Notices of default, which start the foreclosure process, and trustee deeds, which complete it, fell across the region this summer to levels not seen since the crisis started in 2006, said DataQuick, a San Diego-based real estate information service.
Both key indicators are now in line with median levels over the past 20 to 25 years, said DataQuick analyst Andrew LePage. They also resemble foreclosure figures from the last time Sacramento’s wild boom-and-bust market was relatively stable, from 1999 to 2002, he said.
“We’re in the vicinity of what might be called normal, though in boom-and-bust states normal is a hard thing to define,” LePage said.
Never miss a local story.
In Sacramento County, for instance, there were about 1,100 notices of default sent to homeowners in the third quarter of 2013. That was the lowest number since the first quarter of 2006 and a fraction of the peak in mid-2008, when more than 7,300 default notices were mailed by lenders in one three-month period. Since 1992, 1,400 default notices were issued countywide in a median quarter, LePage said.
Trustee deeds – indicating the actual number of homes lost to foreclosure – fell to 538 in the third quarter of this year in Sacramento County, DataQuick said. That’s still higher than the median quarterly figure of 402 since 1988, but declines in foreclosures typically lag months behind declines in defaults, LePage said.

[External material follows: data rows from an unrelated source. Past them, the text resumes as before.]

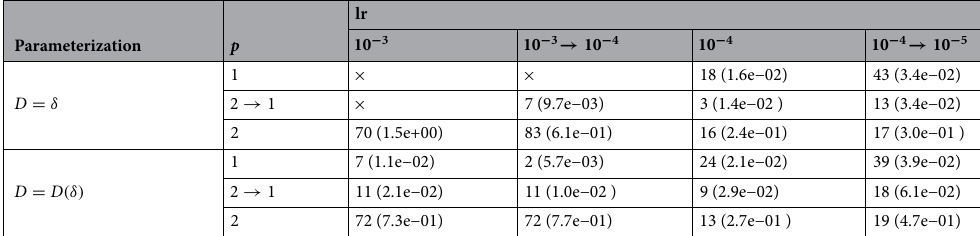
Table 1. Rel. error | D − D 0 | / D 0 in % in the diffusion coefficient and PDE residual norm after training (in brackets) for different optimization strategies averaged over 4 trainings on synthetic data with noise. It can be seen that the accuracy correlates with the PDE residual after training, i.e. the lower the PDE residual,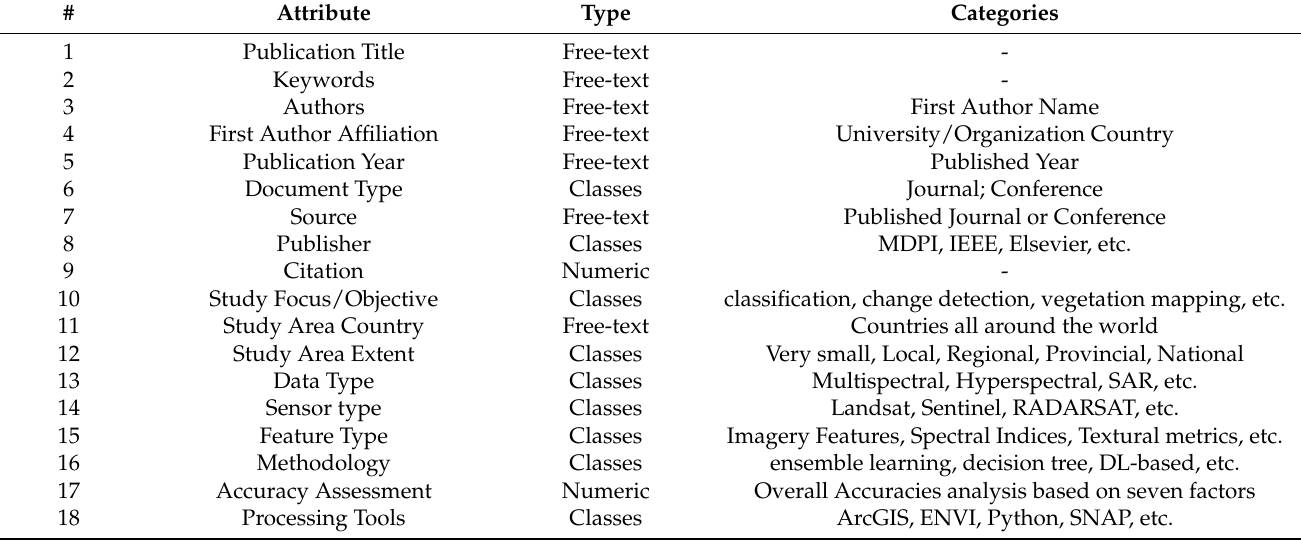
Table 2. A listing of extracted sub-fields/attributes considered for the content analysis of included papers.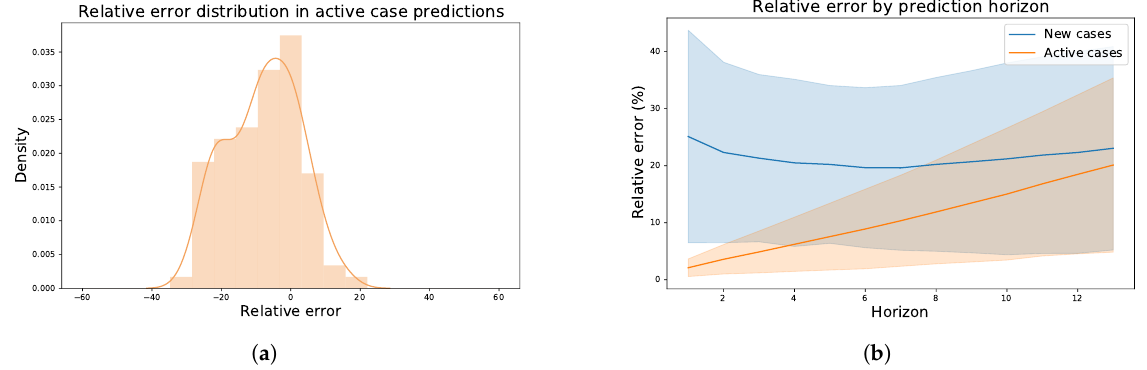
Figure 8. Analysis of the error distribution in the prediction of infected individuals. ( a ) Distribution of the relative error for a 7-day prediction horizon. ( b ) Error as a function of the prediction horizon. Solid lines depict the mean of the absolute value of the relative error, while the shaded regions depict its sample standard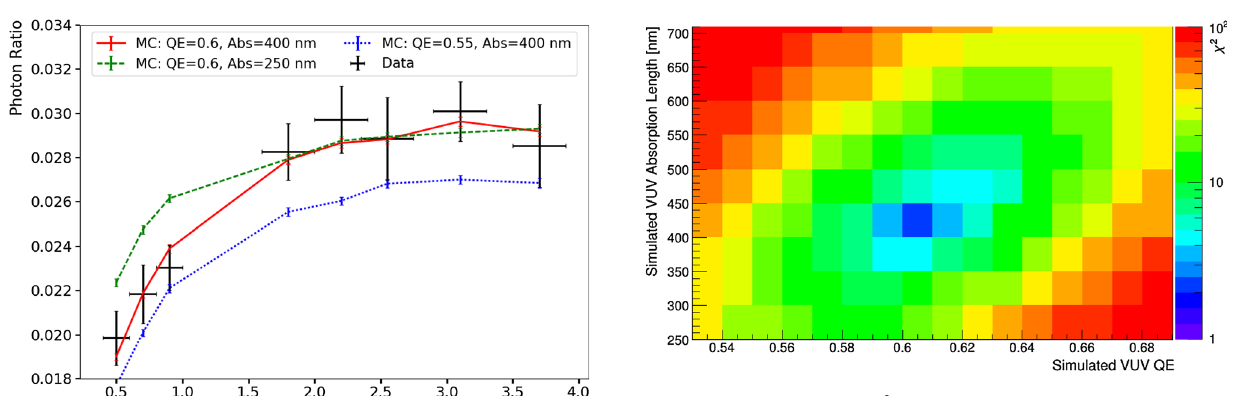
Fig. 13 A heat map of the χ 2 for a 2-D sweep of VUV QE and absorp- tion lengths for 130 nm incident light. The SQE is held fixed at 0.9. The pair of VUV QE and absorption length values that minimizes the χ 2 is 0.6 and 400 nm. The χ 2 value at the minimum is equal to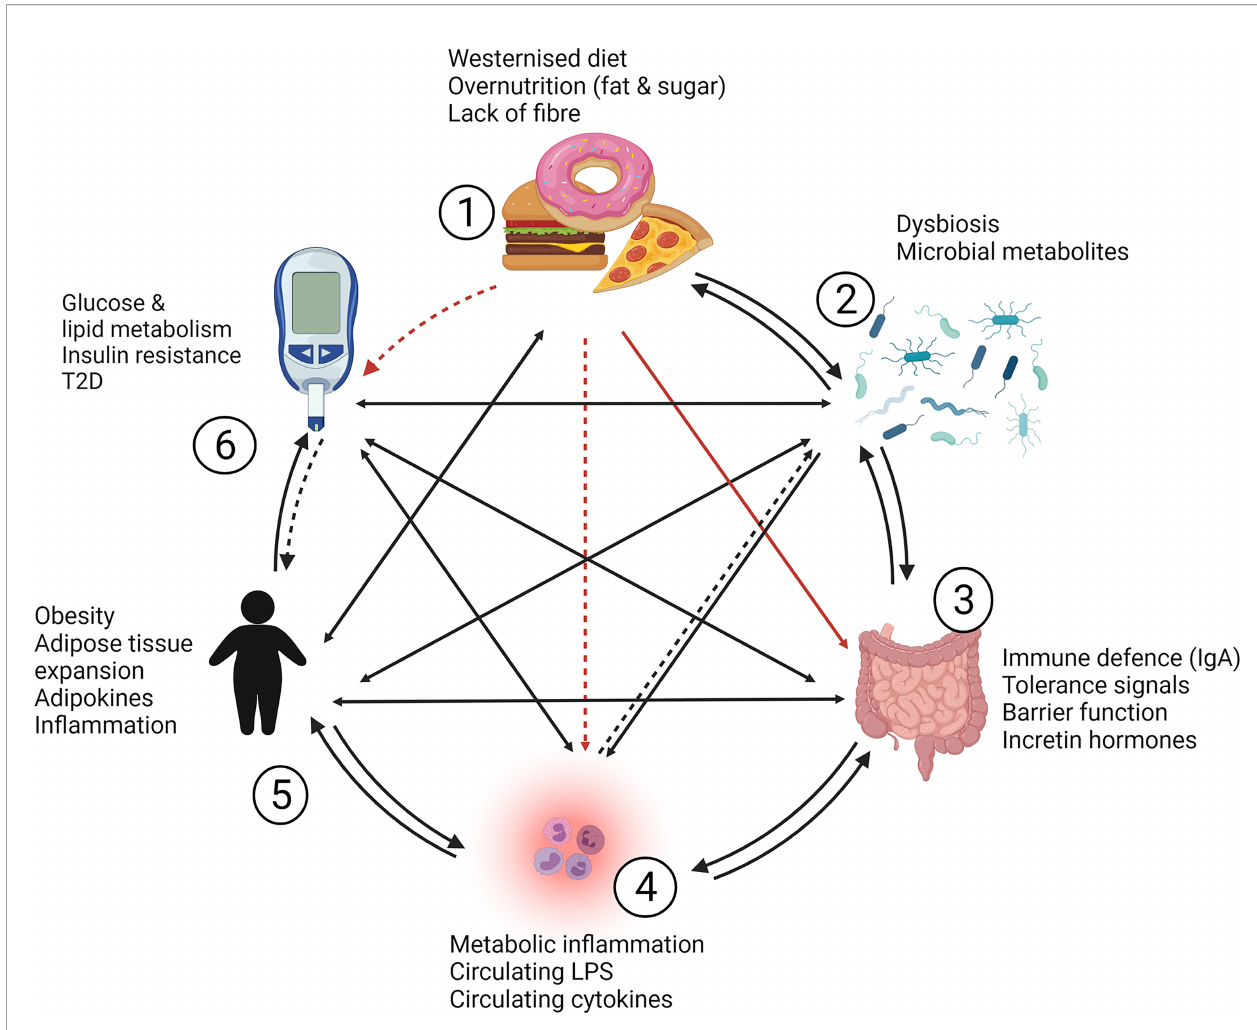
FIGURE 3 | Complexity and cross-talk between contributors to obesity and T2D. Westernized diets [1], gut microbiota [2], the intestinal barrier and immune system [3] and metabolic in fl ammation [4] play a signi fi cant role in the development of obesity [5] and type 2 diabetes [6]. [1] Diet likely exerts a “ one way effect ” (indicated by red arrows) on glucose homeostasis, while high fat diets also affect the intestinal immune system and barrier function which can lead to [4] metabolic in fl ammation (indirect effects are indicated with dashed arrows). [2] Changes in microbiota composition and diversity have been associated with obesity, dysregulated glucose metabolism and T2D, with metabolic in fl ammation, and the intestinal immune and barrier system. Conversely, microbiota may also affect the dietary intake through inducing behavioral changes and cravings. [3] The intestines are known to shape microbiota and facilitate metabolic in fl ammation through barrier defects, but the intestines can also directly affect body weight and glucose homeostasis through gut hormone production and via expression of effector molecules and pathways in intestinal epithelial cells. [4] Metabolic in fl ammation contributes to obesity and T2D development through inducing insulin resistance. How metabolic in fl ammation may directly affect microbiota is not yet clear, but may occur indirectly through effects on intestinal barrier and immune function. [5] Obesity contributes to metabolic in fl ammation, but is associated with intestinal in fl ammation, barrier dysfunction and altered microbiota. Obesity may also in fl uence diet and/or food intake through dysregulation in signaling related to satiety. A potentially direct effect of obesity on T2D development may involve the increased release of free fatty acid from adipose tissue which can induce insulin resistance through oxidative stress and lipid metabolites. [6] Type 2 diabetes and dysregulated glucose homeostasis may induce obesity in the sense that insulin resistance and hyperglycemia lead to increased lipogenesis and lipid storage but a direct pathway to increased body weight is likely the result of anti-diabetic drugs and their side effects. Hyperglycemia may induce metabolic in fl ammation directly via increased oxidative stress and indirectly through decreasing intestinal barrier function and altered microbiota composition. IgA, immunoglobulin A; LPS, lipopolysaccharide; T2D, type 2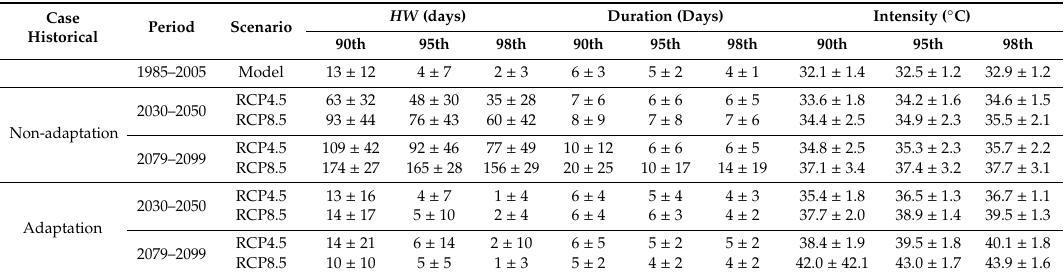
Table 1. Average annual characteristics of heat waves in the MRSP. (RCP: Representative Concentration Paths).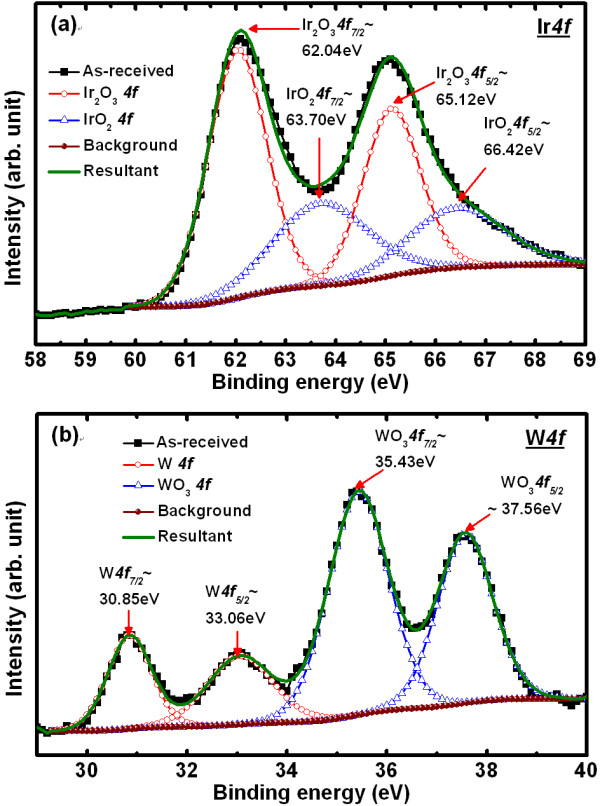
XPS of Ir4f electrons from the IrOx-NDs and W4f core-level electrons in the WOx layer. (a) XPS of the Ir4f electrons from the IrOx-NDs and (b) W4f core-level electrons in the WOx layer.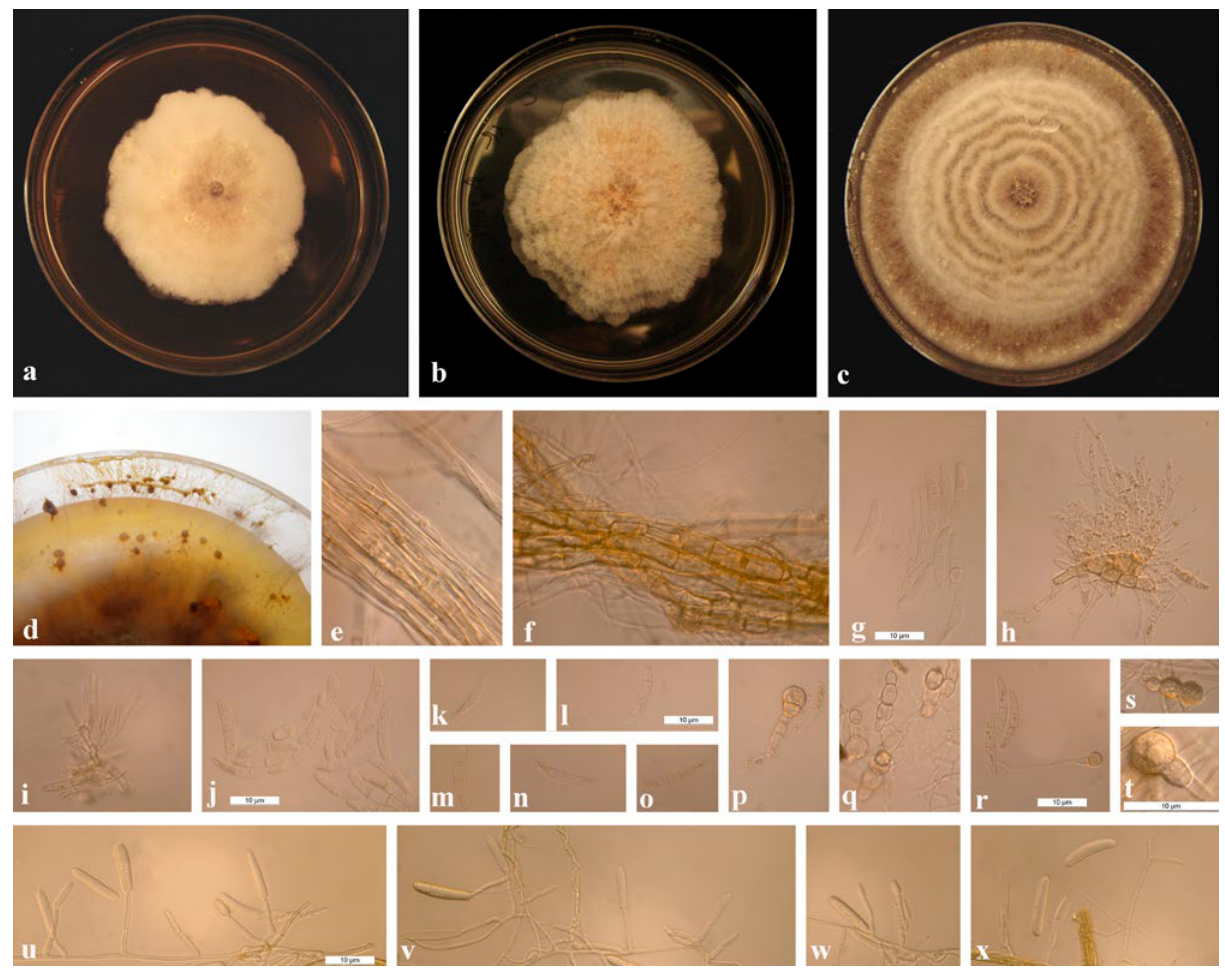
Figure 6. Thelonectria blackeriella sp. nov. (a-c) Sixteen-d-old colonies on MEA (a), PDA (b) and oatmeal agar (c), at 25°C. (d) Detail of exudates in Petri dishes containing conidia. (e, f) Mycelia in bundles of up to five. (g-i) Conidiophores and phialides. (j-o) Macroconidia most frequently observed in culture; (j), Different septate macroconidia; (k), 1-septate macro - conidia; (l), 2-septate macroconidia; (m), 3-septate macroconidia; (n), 4-septate macroconidia; (o), 5-septate macroconidia. (p-r) Chlamydospores formed by macroconidia. (s-t) Chlamydospores formed on hyphae. (u-x) Conidiophores and phialides in distilled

A strengthening job market, steadily rising home prices, and government programs to help struggling homeowners are among the factors that have pushed down the number of defaults and foreclosures, the DataQuick analyst said.
“The closer you are to having equity in your home, the less likely you are to throw in the towel,” LePage said. “A few years back, many homeowners were underwater by 30 or 40 percent. Now they are underwater by 5 to 10 percent, and there’s light at the end of the tunnel.”
Economist Jeffrey Michael, head of the Business Forecasting Center at the University of the Pacific in Stockton, said it may still be too early to declare the foreclosure crisis over though it is “winding down,” he said.
“There’s still a lot of problem mortgages working their way through the system, but it’s indisputable that progress has been pretty amazing over the past year,” Michael said.
The speed of California’s nonjudicial foreclosure process, which allows homes to be foreclosed on without a judge’s review, helped rapidly clear out the backlog of foreclosed homes. Investors scooped up thousands of cut-price houses as the market bottomed out, slashing inventory and pushing up prices.
“The state of California is now below the national average for all (foreclosure) indicators after being one of the leading foreclosure states,” Michael said. “We’re moving out of it more quickly than other states are.”
Florida, for example, is still weighed down by a huge number of foreclosures because each one must be reviewed by a judge, he said.
Short sales and loan modifications, virtually unheard of until the past few years, have become commonplace alternatives for families seeking to avoid foreclosure, he noted.
In the Sacramento area and elsewhere in California, quickly rising home values have allowed families to regain equity in their homes for the first time in years, he said. But the lingering fallout of the foreclosure crisis will likely stick around.
“We’ll still be dealing with the impact on families and communities for some time to come,” Michael said. The latest DataQuick figures showing a return to some kind of normalcy are “encouraging data and encouraging news,” he said.